We Americans value nothing more highly than our health–except we don’t value it enough to want to pay for it out of our own pockets. We demand access to the doctors and hospitals of our choice including the right to shop for the latest technology however unproven or cost-ineffective. But ask us to give up something else to help cover the cost–a night out on the town or the latest $150 running shoes–and we get downright huffy. Send off a letter to our congressperson. Someone else is supposed to pay for our health care. Our employers (only don’t take the cost out of our wages or other benefits). Or the government (only don’t raise our taxes).

The Clintons never addressed this problem squarely in their promise-everything-to-everyone health care plan in 1993. Maybe now that the president is in a repent-and-come-clean mode, he’ll be willing to take it on. Oh dear, now I’m back to you-know-who again.
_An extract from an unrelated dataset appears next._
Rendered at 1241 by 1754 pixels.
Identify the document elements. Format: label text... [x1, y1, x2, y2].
P.S. I knew I’d make a mistake in guessing the composer of “Our Love is Here to Stay.” Among others, former Breakfast Tabler Erik Tarloff writes: “Irving Berlin? IRVING BERLIN??? May God have mercy on your soul. The song is one of the last collaborations of George and Ira Gershwin. A posthumous collaboration, actually, since the melody was found in one of George’s notebooks after he died. Vernon Duke completed it and arranged it, and Ira wrote the lyric.” But who wrote the song from which you borrowed the end of your ditty which I think (now I’m just asking for more trouble) went something like “When other friendships have been forgot, ours will still be hot”?